WILLIAM RODRIGUEZ: My name is William Rodriguez. I'm the son and nephew of the Cali cartel founders, Miguel and Gilberto Rodriguez Orejuela. There was a strategic alliance between my dad, my uncle, and Escobar. They had different ways to see how we should fight this war against authorities. Escobar wanted to do it through violence. We wanted to do it by corruption. My dad Miguel was called El Senor, the Sir. My uncle Gilberto built an economic empire. He wanted to fulfill his dream with my dad because he wanted my dad to be a lawyer. And that's why I wanted to be a lawyer. I want to be like my dad. I wanted to help my family. People think that bandits don't have values. But my dad and uncle did. They have honor. Violence was the last step to resolve the problems because dead people don't pay what they owe.
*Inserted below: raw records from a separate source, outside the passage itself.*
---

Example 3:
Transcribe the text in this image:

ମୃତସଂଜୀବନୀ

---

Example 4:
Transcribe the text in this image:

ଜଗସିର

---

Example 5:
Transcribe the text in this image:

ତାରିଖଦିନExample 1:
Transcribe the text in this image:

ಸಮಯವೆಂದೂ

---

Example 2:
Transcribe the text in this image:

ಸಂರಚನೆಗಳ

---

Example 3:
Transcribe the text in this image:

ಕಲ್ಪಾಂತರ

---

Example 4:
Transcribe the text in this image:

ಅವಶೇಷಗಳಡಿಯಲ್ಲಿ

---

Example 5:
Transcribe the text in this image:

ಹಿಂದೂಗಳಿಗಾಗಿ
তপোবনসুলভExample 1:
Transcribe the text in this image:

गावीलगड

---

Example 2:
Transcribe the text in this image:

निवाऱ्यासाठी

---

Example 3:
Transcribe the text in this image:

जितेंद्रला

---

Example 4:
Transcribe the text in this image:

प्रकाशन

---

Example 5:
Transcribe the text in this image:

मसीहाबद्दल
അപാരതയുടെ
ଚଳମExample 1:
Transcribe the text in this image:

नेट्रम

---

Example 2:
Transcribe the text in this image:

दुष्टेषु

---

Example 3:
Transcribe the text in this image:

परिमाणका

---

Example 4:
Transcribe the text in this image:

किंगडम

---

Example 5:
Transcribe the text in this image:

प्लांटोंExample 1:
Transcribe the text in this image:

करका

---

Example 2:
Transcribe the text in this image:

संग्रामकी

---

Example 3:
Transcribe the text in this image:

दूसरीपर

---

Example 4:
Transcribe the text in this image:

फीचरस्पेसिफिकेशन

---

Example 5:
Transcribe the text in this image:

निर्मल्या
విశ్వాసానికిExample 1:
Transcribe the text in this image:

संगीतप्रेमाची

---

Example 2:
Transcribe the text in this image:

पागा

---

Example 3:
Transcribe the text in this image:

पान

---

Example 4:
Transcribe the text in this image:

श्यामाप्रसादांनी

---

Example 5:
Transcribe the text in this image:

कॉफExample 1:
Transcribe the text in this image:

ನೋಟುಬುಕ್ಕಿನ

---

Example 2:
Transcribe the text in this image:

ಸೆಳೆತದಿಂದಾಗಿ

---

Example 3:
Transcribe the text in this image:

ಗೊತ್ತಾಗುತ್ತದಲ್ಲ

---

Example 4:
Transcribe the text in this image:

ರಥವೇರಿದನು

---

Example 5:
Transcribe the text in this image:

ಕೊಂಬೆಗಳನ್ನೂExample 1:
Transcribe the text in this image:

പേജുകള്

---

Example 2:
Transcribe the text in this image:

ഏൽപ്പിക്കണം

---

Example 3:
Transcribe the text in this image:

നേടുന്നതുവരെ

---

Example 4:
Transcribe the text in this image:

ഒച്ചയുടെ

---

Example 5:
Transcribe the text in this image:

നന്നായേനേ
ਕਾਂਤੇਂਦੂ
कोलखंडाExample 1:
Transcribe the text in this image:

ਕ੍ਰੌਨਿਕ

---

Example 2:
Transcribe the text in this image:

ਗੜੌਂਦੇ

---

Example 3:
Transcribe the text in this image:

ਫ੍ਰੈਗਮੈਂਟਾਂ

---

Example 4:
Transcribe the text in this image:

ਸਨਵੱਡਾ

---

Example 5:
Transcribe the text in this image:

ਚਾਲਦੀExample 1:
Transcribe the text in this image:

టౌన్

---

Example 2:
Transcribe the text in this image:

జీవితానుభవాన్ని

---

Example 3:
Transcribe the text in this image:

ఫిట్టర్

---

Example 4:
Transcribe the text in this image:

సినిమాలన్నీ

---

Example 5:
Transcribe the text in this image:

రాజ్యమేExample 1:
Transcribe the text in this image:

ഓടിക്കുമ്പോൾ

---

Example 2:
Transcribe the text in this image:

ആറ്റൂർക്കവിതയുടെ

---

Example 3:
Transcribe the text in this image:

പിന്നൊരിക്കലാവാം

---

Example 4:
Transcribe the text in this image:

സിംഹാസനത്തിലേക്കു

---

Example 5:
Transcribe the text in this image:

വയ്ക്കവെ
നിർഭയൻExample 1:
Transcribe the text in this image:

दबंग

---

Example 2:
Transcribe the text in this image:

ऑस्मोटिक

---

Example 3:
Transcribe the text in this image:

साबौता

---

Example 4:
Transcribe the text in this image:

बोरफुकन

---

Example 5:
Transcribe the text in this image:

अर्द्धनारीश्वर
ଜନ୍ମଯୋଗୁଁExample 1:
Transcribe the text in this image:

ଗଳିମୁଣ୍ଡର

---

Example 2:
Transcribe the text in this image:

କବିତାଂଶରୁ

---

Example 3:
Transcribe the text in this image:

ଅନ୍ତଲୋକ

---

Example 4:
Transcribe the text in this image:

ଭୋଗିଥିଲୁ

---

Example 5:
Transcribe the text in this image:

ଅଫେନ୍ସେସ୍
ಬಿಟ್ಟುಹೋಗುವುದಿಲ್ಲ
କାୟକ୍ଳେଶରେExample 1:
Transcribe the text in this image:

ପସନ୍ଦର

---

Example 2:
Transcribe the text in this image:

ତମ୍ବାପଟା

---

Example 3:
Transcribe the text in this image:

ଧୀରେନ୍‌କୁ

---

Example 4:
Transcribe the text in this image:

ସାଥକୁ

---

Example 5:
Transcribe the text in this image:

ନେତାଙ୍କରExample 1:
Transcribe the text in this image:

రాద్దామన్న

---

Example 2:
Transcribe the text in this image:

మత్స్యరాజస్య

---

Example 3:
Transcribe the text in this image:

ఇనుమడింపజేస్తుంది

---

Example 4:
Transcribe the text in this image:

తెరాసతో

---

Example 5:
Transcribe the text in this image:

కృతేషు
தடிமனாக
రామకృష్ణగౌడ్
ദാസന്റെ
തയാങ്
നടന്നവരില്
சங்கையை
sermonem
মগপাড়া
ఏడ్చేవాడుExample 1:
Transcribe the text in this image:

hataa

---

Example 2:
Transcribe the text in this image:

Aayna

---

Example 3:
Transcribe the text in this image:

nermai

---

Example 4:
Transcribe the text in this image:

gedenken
NARRATOR: Gilberto Miguel Rodriguez are forcing modern business methods on a violent trade.
NARRATOR: The cartel forced its employees to fill out this application form. Cartel hopefuls had to enter the names and addresses of their entire family.
JIM SHEDD: They had to know who your family members were, where they were, what did they own, didn't own. Cars, planes, automobiles, trains, anything. They had to know all about you before you were trusted into the system.
WILLIAM RODRIGUEZ: The moving of the cocaine, they did it by different ways. First, they did it into little planes into the Caribbean and in Central America. Then they shifted into doing it through Mexico.
NARRATOR: To handle the ever larger shipments of cocaine heading to the United States, the cartel used container ships, sometimes even loading up entire passenger jets.
NARRATOR: It is a marriage of convenience between Colombia's Cali cartel and the Italian mafia. When the Cold War ended, a new war began.
NARRATOR: The problem of cocaine in Russia began only one or two years ago. Cocaine is a new problem for us.
NARRATOR: From Moscow to Madrid, from Rome to Tokyo, the Cali cartel is creating new markets.
NARRATOR: In raw profit, it now outstrips Boeing, Texaco, and Pepsi.
WILLIAM RODRIGUEZ: They had so much power in those moments; they thought they were on the top of the world.
JIM SHEDD: They were planning to eventually become the Kennedys of Colombia.
WILLIAM RODRIGUEZ: In the narcos cassettes, you can see the power that Miguel and Gilberto had because this guy is saying you have the future of Colombia in your hands. If you give this money, you will have a President.